>>>>>

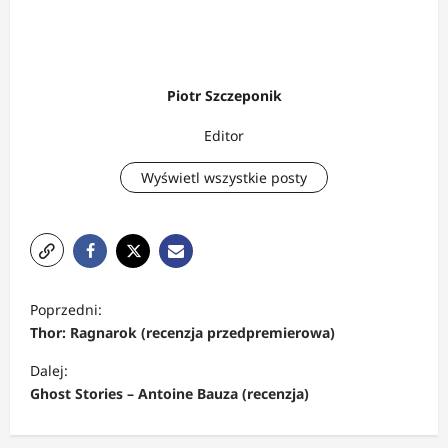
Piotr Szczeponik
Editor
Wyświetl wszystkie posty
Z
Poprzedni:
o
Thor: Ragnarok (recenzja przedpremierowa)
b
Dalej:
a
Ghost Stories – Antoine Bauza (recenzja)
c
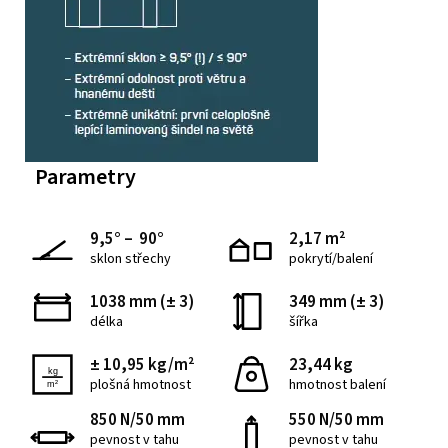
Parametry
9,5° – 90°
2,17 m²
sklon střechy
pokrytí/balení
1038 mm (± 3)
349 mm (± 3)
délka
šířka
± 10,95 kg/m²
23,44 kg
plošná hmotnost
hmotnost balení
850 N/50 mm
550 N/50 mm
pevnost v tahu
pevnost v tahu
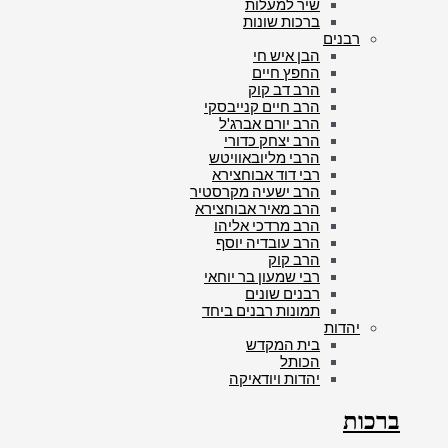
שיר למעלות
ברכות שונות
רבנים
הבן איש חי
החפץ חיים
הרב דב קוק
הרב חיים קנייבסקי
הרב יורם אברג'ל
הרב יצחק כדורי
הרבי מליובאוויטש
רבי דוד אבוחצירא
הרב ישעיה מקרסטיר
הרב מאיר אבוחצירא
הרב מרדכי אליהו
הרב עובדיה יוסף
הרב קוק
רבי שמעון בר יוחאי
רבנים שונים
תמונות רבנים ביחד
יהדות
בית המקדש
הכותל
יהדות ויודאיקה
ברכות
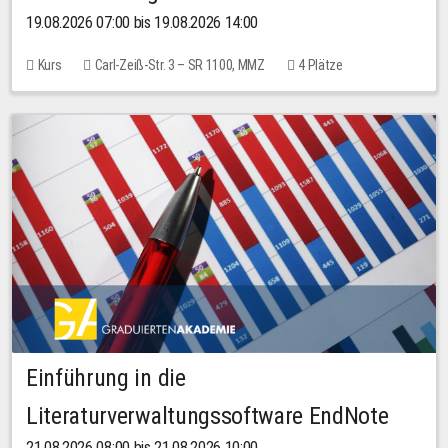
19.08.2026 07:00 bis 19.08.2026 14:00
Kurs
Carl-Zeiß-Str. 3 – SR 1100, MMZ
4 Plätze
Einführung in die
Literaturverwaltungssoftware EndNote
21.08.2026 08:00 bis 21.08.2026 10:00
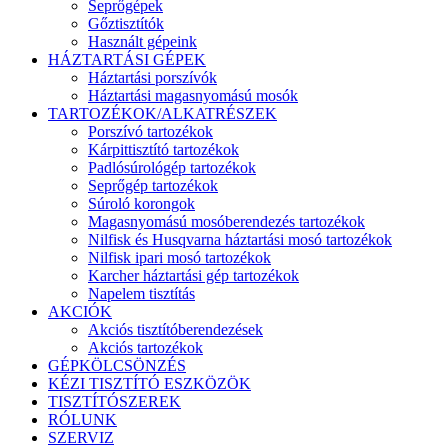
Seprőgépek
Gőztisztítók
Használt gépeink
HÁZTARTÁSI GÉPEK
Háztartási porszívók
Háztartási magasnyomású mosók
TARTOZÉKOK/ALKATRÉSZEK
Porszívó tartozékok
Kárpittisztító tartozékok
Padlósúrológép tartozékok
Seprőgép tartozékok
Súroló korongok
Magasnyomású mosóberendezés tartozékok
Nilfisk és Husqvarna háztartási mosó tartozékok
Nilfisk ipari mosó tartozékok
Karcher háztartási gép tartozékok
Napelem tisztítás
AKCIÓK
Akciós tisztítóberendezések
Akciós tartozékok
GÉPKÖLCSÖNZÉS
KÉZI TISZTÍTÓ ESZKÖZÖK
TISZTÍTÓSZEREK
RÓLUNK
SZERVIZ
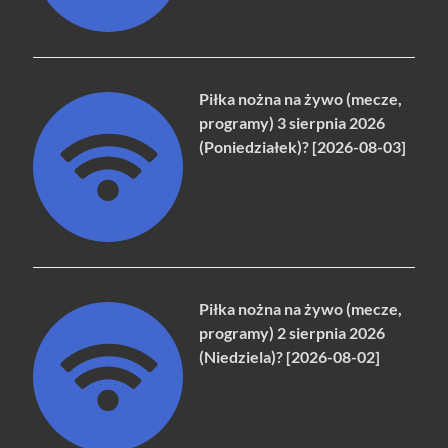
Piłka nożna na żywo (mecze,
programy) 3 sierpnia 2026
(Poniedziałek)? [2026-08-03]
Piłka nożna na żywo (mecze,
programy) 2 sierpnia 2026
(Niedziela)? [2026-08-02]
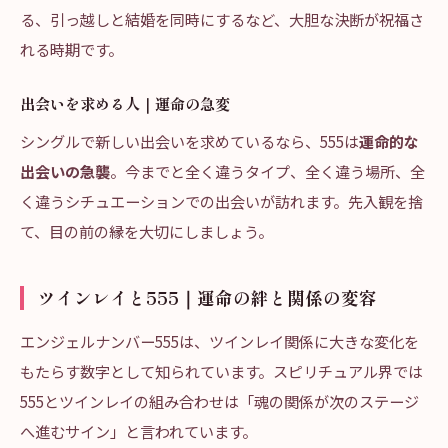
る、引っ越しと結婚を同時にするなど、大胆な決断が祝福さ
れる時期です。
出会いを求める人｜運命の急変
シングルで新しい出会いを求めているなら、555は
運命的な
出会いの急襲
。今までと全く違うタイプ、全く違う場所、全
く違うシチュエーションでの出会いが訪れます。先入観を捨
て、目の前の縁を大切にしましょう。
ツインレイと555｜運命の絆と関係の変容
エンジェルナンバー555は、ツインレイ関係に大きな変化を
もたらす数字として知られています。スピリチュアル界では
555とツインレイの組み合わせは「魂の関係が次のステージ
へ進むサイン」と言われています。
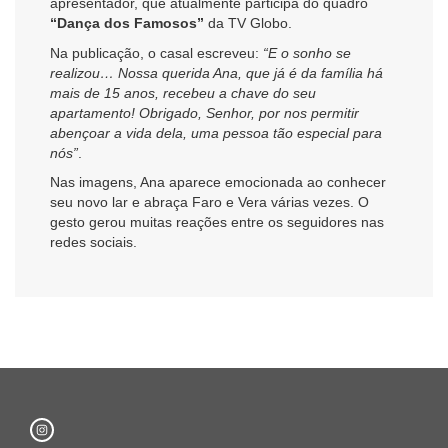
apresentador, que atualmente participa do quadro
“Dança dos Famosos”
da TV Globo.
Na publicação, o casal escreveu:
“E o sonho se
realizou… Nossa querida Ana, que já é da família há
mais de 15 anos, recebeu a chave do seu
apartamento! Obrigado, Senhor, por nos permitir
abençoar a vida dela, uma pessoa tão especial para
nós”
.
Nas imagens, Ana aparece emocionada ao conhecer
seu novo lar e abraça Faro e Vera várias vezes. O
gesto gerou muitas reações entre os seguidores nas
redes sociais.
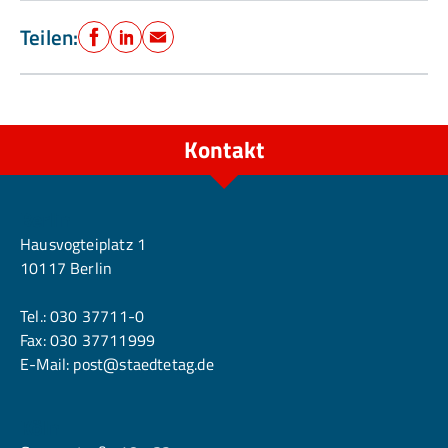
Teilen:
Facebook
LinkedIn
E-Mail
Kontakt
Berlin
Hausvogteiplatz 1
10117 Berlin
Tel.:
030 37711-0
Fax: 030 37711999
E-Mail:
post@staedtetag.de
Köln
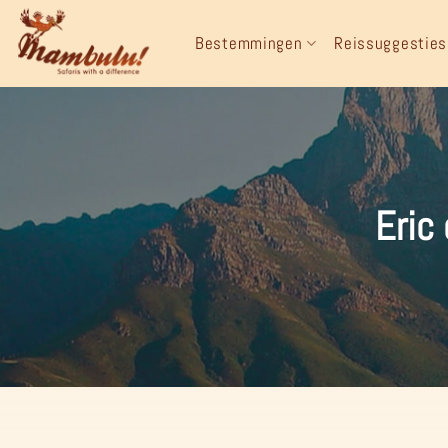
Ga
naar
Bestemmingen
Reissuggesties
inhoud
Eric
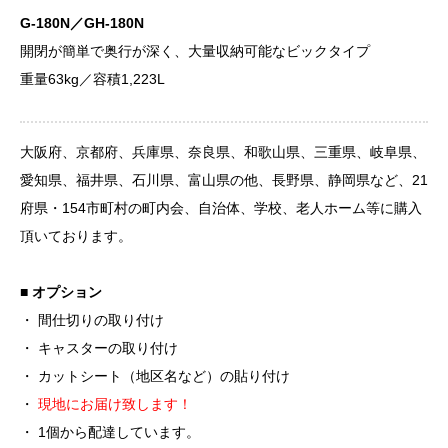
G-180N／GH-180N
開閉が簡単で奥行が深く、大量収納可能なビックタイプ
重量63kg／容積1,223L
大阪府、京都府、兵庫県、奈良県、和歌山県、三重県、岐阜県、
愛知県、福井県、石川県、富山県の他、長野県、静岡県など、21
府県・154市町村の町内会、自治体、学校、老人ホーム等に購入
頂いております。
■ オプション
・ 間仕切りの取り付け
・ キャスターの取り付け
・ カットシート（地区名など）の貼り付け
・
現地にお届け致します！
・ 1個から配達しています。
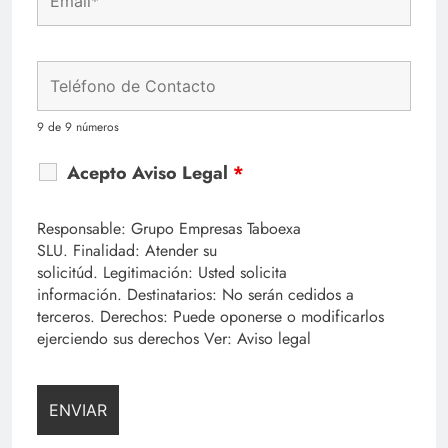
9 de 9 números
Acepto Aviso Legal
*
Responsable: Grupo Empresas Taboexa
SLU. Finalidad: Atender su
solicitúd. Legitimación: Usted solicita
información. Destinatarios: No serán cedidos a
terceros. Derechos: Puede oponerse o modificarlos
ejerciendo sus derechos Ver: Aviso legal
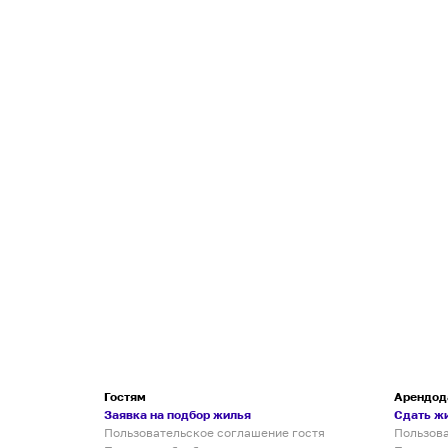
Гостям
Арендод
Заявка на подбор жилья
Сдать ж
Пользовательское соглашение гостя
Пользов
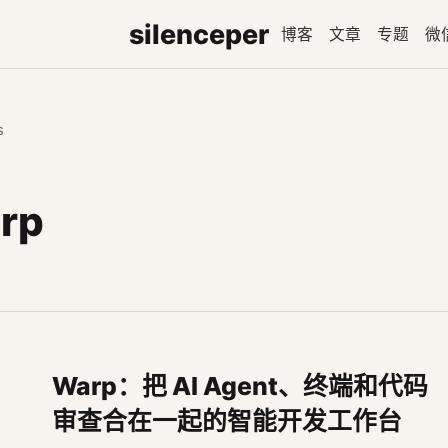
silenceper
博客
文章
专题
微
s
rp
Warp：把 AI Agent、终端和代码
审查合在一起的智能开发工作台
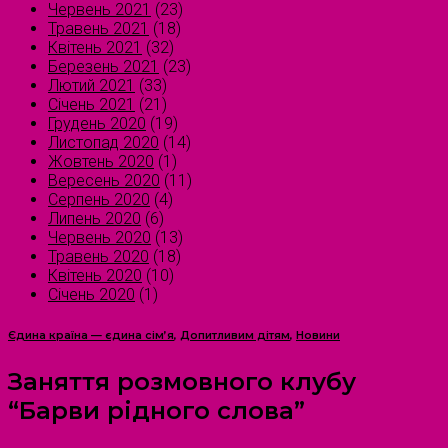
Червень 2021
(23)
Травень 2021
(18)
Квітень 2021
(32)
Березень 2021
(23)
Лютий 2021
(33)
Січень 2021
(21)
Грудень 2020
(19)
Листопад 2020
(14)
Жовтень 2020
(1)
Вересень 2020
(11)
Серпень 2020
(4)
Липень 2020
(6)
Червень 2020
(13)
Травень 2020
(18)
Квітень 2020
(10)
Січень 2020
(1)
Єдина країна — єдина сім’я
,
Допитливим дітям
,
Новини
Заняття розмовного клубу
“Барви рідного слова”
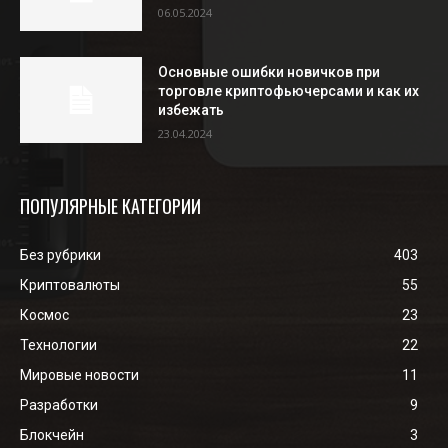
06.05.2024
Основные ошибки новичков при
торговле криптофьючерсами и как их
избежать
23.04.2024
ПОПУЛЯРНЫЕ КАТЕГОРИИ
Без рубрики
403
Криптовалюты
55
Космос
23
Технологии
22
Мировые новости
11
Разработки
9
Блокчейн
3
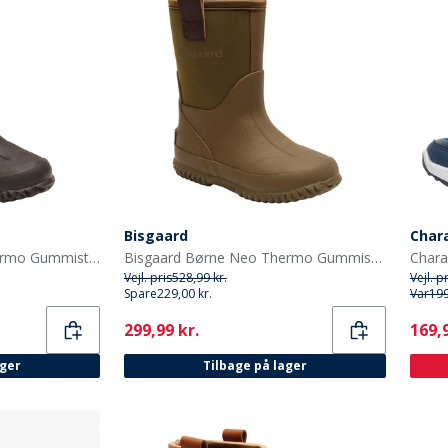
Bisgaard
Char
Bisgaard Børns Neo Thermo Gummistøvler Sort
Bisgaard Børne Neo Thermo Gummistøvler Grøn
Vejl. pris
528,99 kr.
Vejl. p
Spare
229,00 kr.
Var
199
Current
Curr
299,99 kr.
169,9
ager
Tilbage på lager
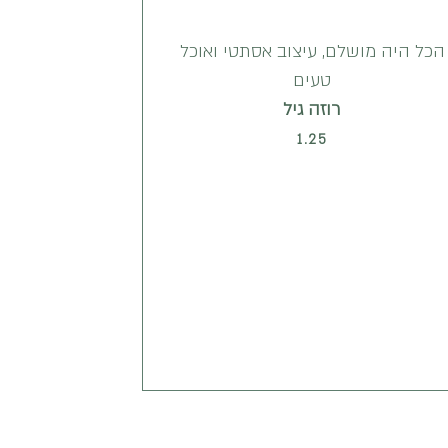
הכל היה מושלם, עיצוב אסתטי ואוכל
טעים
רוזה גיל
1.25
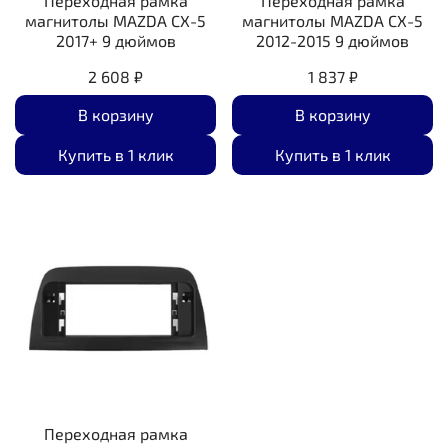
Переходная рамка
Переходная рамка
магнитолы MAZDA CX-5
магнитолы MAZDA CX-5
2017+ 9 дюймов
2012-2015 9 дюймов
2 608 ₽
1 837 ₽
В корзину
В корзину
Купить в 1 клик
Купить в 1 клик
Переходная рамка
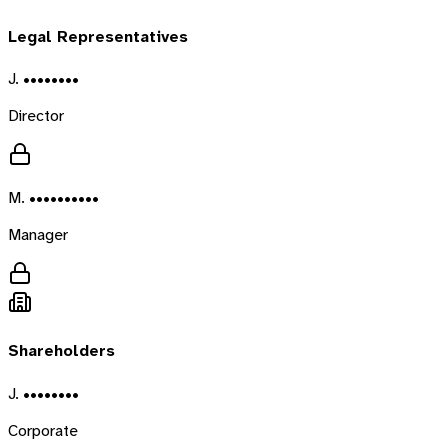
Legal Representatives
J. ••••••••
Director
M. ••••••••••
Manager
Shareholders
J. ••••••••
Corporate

<<<<<

◆ What to produce
Return every line in the records that includes the string "Bisgaard".

◆ Output
Bisgaard
Bisgaard Børns Neo Thermo Gummistøvler Sort
Bisgaard Børne Neo Thermo Gummistøvler Grøn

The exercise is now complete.